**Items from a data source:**
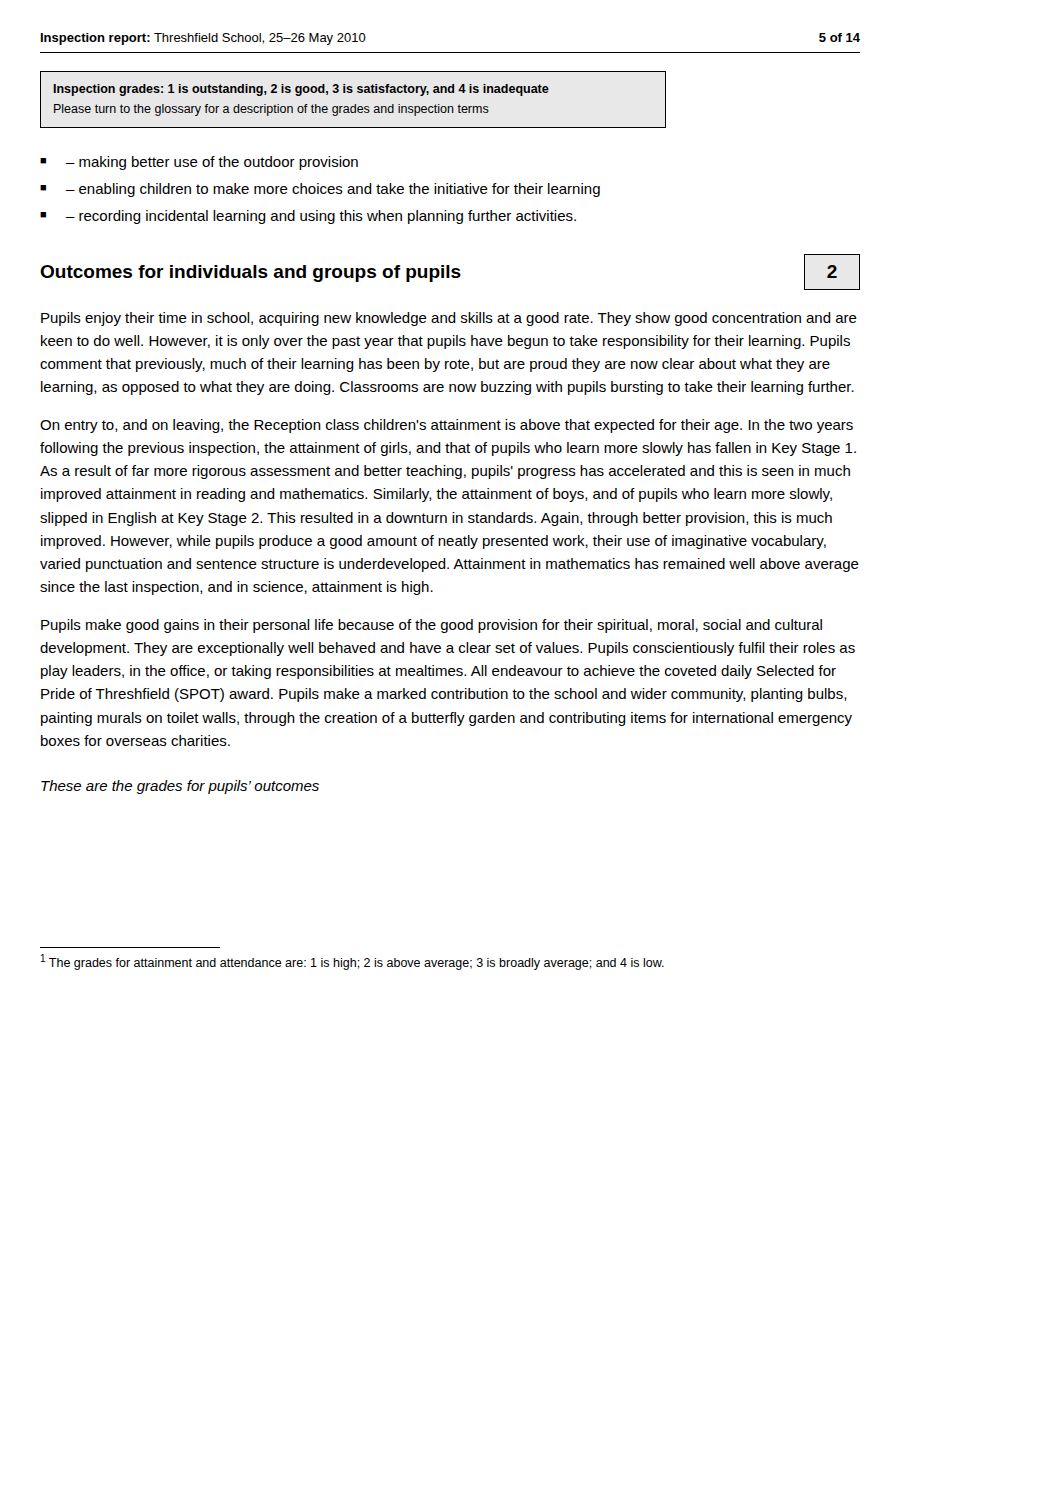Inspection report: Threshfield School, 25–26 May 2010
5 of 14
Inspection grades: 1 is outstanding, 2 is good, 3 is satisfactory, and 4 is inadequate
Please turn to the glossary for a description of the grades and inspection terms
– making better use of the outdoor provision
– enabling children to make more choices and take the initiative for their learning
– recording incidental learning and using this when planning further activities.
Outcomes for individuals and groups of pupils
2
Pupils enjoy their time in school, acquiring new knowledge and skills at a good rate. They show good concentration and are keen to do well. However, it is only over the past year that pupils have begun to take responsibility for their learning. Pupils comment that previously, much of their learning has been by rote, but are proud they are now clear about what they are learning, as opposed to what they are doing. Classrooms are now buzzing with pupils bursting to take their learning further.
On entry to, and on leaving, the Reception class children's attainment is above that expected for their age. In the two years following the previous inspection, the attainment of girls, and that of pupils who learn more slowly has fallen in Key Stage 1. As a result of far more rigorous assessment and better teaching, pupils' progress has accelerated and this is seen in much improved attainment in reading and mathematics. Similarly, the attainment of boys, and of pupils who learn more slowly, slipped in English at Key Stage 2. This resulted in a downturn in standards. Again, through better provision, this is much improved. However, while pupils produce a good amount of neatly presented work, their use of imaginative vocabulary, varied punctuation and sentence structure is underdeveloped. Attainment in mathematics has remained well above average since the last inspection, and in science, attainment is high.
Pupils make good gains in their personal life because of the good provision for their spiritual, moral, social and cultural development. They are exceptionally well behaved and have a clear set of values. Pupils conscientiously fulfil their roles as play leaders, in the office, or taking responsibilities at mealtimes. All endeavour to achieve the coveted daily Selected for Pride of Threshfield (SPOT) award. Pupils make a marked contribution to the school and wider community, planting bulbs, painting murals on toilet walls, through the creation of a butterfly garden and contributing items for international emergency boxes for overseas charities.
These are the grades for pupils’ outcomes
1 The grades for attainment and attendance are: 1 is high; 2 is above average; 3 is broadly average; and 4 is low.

**WORK REQUEST:** Only an exact copy of the records, free of images, belongs in the answer.

**SOLUTION:**
Inspection report: Threshfield School, 25–26 May 2010
5 of 14
Inspection grades: 1 is outstanding, 2 is good, 3 is satisfactory, and 4 is inadequate
Please turn to the glossary for a description of the grades and inspection terms
– making better use of the outdoor provision
– enabling children to make more choices and take the initiative for their learning
– recording incidental learning and using this when planning further activities.
Outcomes for individuals and groups of pupils
2
Pupils enjoy their time in school, acquiring new knowledge and skills at a good rate. They show good concentration and are keen to do well. However, it is only over the past year that pupils have begun to take responsibility for their learning. Pupils comment that previously, much of their learning has been by rote, but are proud they are now clear about what they are learning, as opposed to what they are doing. Classrooms are now buzzing with pupils bursting to take their learning further.
On entry to, and on leaving, the Reception class children's attainment is above that expected for their age. In the two years following the previous inspection, the attainment of girls, and that of pupils who learn more slowly has fallen in Key Stage 1. As a result of far more rigorous assessment and better teaching, pupils' progress has accelerated and this is seen in much improved attainment in reading and mathematics. Similarly, the attainment of boys, and of pupils who learn more slowly, slipped in English at Key Stage 2. This resulted in a downturn in standards. Again, through better provision, this is much improved. However, while pupils produce a good amount of neatly presented work, their use of imaginative vocabulary, varied punctuation and sentence structure is underdeveloped. Attainment in mathematics has remained well above average since the last inspection, and in science, attainment is high.
Pupils make good gains in their personal life because of the good provision for their spiritual, moral, social and cultural development. They are exceptionally well behaved and have a clear set of values. Pupils conscientiously fulfil their roles as play leaders, in the office, or taking responsibilities at mealtimes. All endeavour to achieve the coveted daily Selected for Pride of Threshfield (SPOT) award. Pupils make a marked contribution to the school and wider community, planting bulbs, painting murals on toilet walls, through the creation of a butterfly garden and contributing items for international emergency boxes for overseas charities.
These are the grades for pupils’ outcomes
1 The grades for attainment and attendance are: 1 is high; 2 is above average; 3 is broadly average; and 4 is low.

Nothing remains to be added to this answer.